We couldn't give away the ones from her grandparents, or the ones won at the festival, or the ones her friends gave her for her birthday. We couldn't even give away the one she found in a giveaway box on the street.

"I just found that one!"

"Two months ago! And you haven't even played with it once!"

In the end, she OKed the release of one Beanie Boo penguin who she had covered in duct tape before learning the lesson that duct tape never comes off plush animals, ever. Who would want such an animal, I don't know. He looks like a penguin POW. It's pretty disturbing.

So, the fall cleaning was not a success. Except that my daughter's reconnected with all her beloveds. And I've learned that next time, I'll have to de-clutter when she's not looking.


Monday, November 10, 2014

Our Mommy Problem


I read a fantastic, very insightful essay in the NY Times yesterday, called the Our Mommy Problem;  it speaks to a lot of issues, really, but mostly, it reflects on the extent to which motherhood has become an identity, one which, it's assumed, defines and consumes us to the exclusion of everything else. I love this bit:
"We are outclassed at every turn. We are outspent and out-helicoptered and outnumbered. It used to be good enough just to keep your house from being coated in a thin layer of dog hair and human feces."
Yes! Yes! A thousand times yes!

But this is really the bottom line:
"Somehow, as we’ve learned to treat children as people with desires and rights of their own, we’ve stopped treating ourselves and one another as such. But that’s not hard to understand when the reigning cultural narrative tells us that we are no longer lively, inspired women with our own ideas and emotions so much as facilitators, meant to employ at all times the calm, helpful tones of diplomats."
As a mother who beats herself up about her seeming inability to employ those calm, helpful, diplomat tones, I'm grateful to Heather Havrilesky for opening up a discussion about what motherhood means, and what it doesn't necessarily.

To paraphrase one of my favorite songs from the late 80s:

"My first name ain't Mommy. It's Janet. Miss Jackson if you're nasty."

Wednesday, November 5, 2014

Mo' potty, mo' problems

 The good news is: we've finally gotten Terza to use the potty.

The additional good news: the kid is very intent on cleaning up after herself.

The bad news: that involves her emptying out her own potty. Which is the grossest mess ever.

The word shitstorm comes to mind.

It's tough because I don't want to discourage my self-starter from following through, flexing her independence muscles and aspiring to good hygiene. Nether do I want to have a Slip 'N Slide: Piss Edition experience every time I enter my bathroom.

She's so terrifically proud of herself:

"Mommy, I used the POTTY!!" she shrieks, running pantless into the kitchen.

I freeze in place, usually in the middle of draining the pasta for mac n' cheese.

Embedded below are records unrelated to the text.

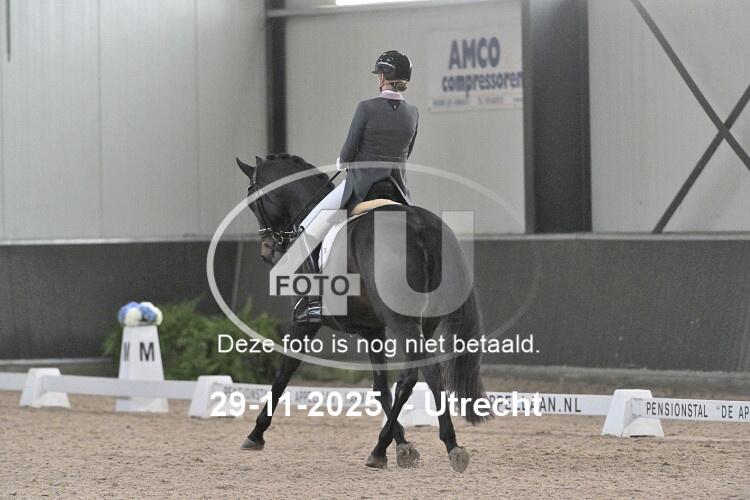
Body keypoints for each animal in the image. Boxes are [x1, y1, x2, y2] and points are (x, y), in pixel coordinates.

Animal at [236, 153, 489, 473]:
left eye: (252, 199)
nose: (267, 250)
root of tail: (422, 225)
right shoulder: (373, 330)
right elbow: (381, 387)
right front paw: (403, 444)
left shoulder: (305, 323)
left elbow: (283, 372)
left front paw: (256, 433)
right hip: (424, 322)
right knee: (417, 374)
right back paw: (435, 445)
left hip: (402, 321)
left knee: (420, 373)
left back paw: (391, 449)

"That's great, honey," I manage positively enough: "Let me come see."

The Jaws soundtrack plays as I follow her down the hallway to the bathroom, silently repeating the mantra, "Please let it be pee. Please let it be pee."

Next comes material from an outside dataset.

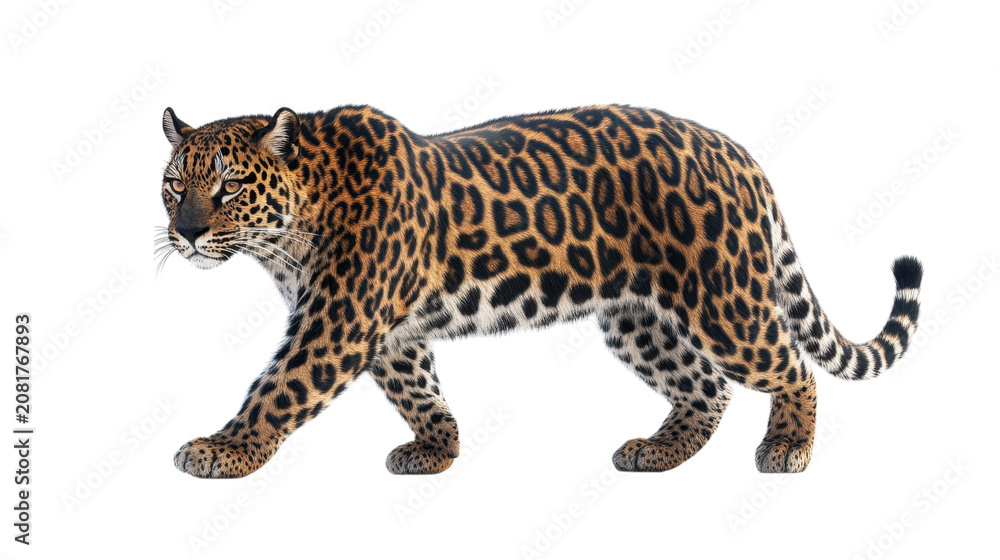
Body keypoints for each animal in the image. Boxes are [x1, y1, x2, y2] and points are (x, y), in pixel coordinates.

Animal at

"See Mommy?" she announces: "I put it in the big potty!"

By which she means, she deposited 10% of whatever was collected in the potty into the toilet. The rest is scattered all over the floor, running down the front of the toilet and, somehow, splashed over the side of the adjoining sink.

"Honey," I sigh: "I've told you already. Mommy needs to empty the potty. Thank you for your help but you are not allowed to empty the potty. Mommy does it. Mommy. Not Terza. Mommy. Got it?"

Then, as I mop bodily fluids off the floor, we role play what she'll do next time she uses the potty and she obligingly pretends to call out, "MOMMY! You have to empty the potty!" and I think she's got it. And then an hour later, we repeat the scene all over again.

Clearly, she needs more supervision in the bathroom. Clearly, I cannot provide it. There's homework to help with and dinner to make and emails to respond to and the other messes Terza makes to clean up.

What I should do is build her gross motor skills so as to improve her accuracy. Have her practice pouring cups of water into a bowl, until her percentage in/ percentage out ratio tips. or else just cover the bathroom in garbage bags.